Both big parties would, naturally, oppose such a change to the FM-DFM appointment mechanism. However, I believe it would be popular with voters as (a) they get to directly decide on the two most important jobs in Northern Ireland politics; (b) it forces both big parties to moderate their zero-sum narratives if they want the top job. Sinn Féin and DUP strategists might actually welcome such a move as it frees them from the cul-de-sac of backwards-facing rhetoric.
The proposed change would also transform the border-poll debate for both reunificationist and pro-union campaigners. How? The major parties would have learned that complicating their narrative helps gain the First Ministership. So it would also be in a border poll. Non-communal voters will have the decisive role in determining whether reunification or remain happens.
The task for pro-union strategists before a border poll is how to sufficiently pluralise Northern Ireland (e.g. petition Westminster to repeal the sectarian nature of the monarchy; embrace the Irish language as much as Scottish and Welsh unionists do with Gàidhlig and Welsh, respectively) to attract unity-agnostic voters. The time to do that is now, well before a border poll. Changing the FM-DFM election mechanism would encourage agile thinking among pro-union strategists.
In the 2024 ARINS poll, 60 per cent of Northerners agreed that it is somewhat or extremely important to plan for the possibility of unity, well above the 34 per cent who supported reunification. Perhaps it is time all reunificationist parties reconciled themselves to the desire of voters to see detailed, coherent, pluralist and transformative reunification proposals that return Northern Ireland to the EU and put clear blue water between a new Ireland and a campaign of violence that did not succeed in achieving unity. They may be pleasantly surprised by the reaction of the non-polarized voting majority, who have learned, in Séamus Mallon’s words, how “to share this place”.
NOTES:
1 Sam McBride, “‘My simple solution to NI was Brits out, 32-county Ireland’: Taoiseach on how his thinking has changed since first visit”, Belfast Telegraph, April 12th 2025.

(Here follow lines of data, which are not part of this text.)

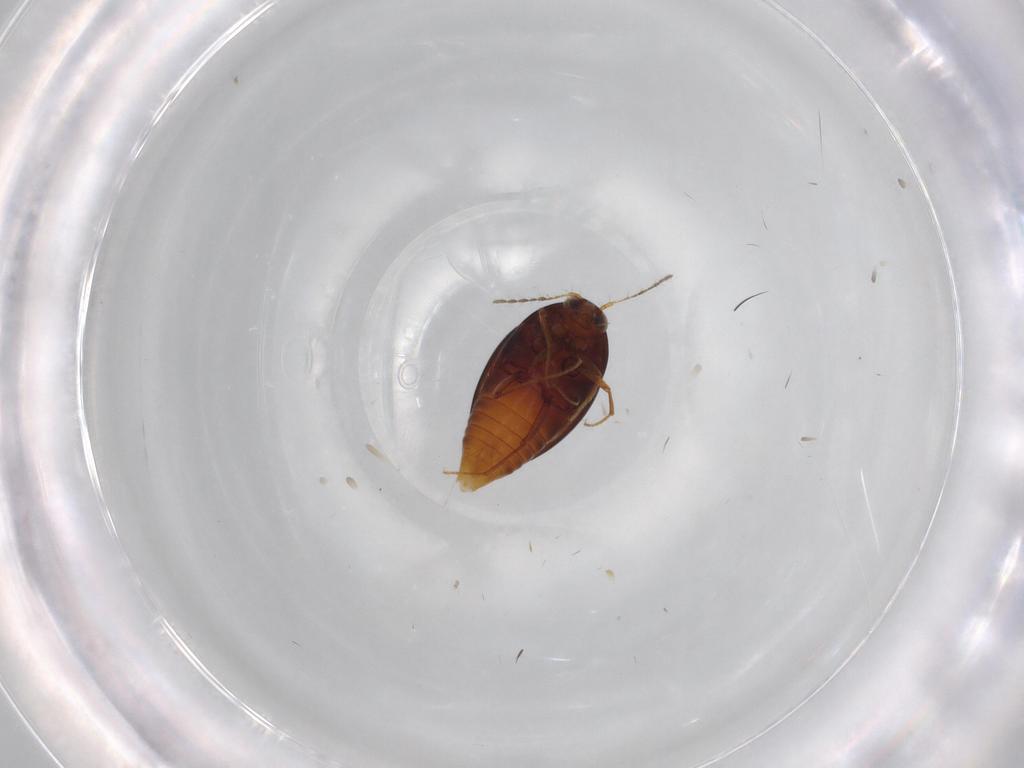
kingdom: Animalia
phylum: Arthropoda
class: Insecta
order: Coleoptera
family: Staphylinidae
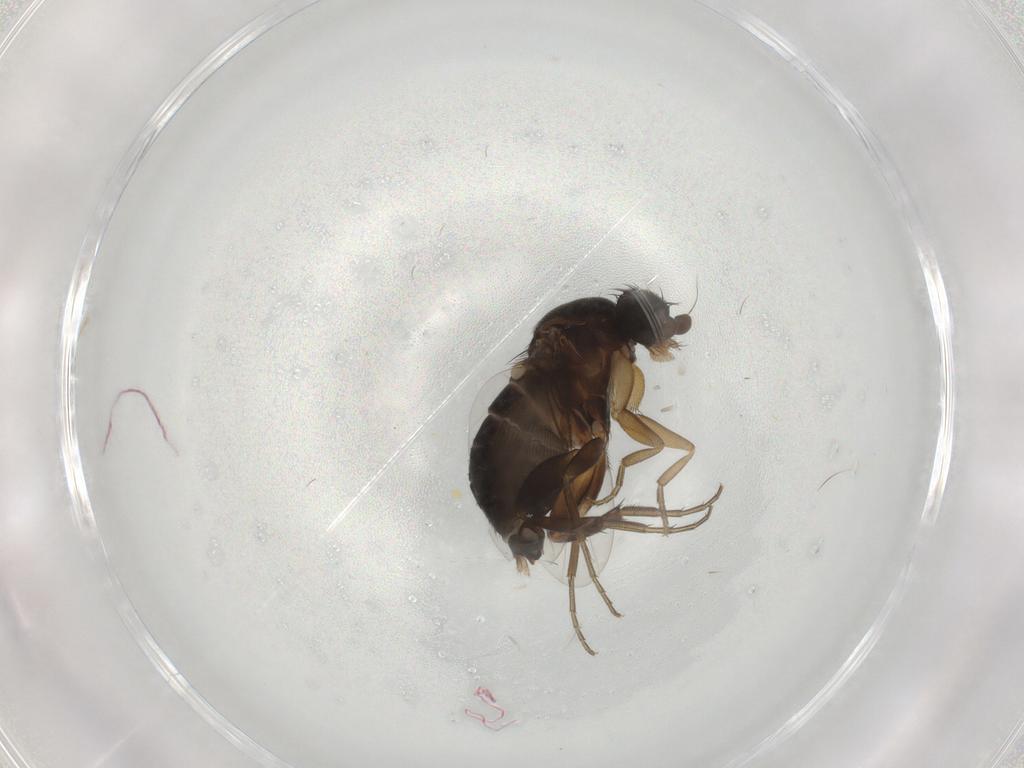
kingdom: Animalia
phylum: Arthropoda
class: Insecta
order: Diptera
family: Phoridae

2 Presentation of 2024 ARINS survey results in Belfast, March 2025; Professor Brendan O’Leary, at 9:07 on this video (my figures for both Catholics and Protestants come from this slide on the video).
3 ARINS 2023 survey data: see pages/slides 20 and 22 of this pdf.
4 The SCI/KCL report can be found here.
5 The 2021 Census showed that 75% of Cullybackey Catholic residents, who described their national identity as either “Irish only” or “British only”, picked “British only” (the highest percentage for any settlement in NI). Some 34% of Rostrevor Protestants, who described their national identity as either “Irish only” or “British only”, picked “Irish only” (the highest percentage for any settlement in NI).
6 “DUP revolt over first minister confirmation”, BBC News, June 17th 2021.
7 Suzanne Breen, “Majority of middle ground say NI should remain as an integral part of the UK – poll”, Belfast Telegraph, March 3rd 2023.
Philip McGuinness taught at Dundalk Institute of Technology, plays mandolin with the Oriel Traditional Orchestra and loves to walk around and over the wee perfect hills of the Ring Of Gullion.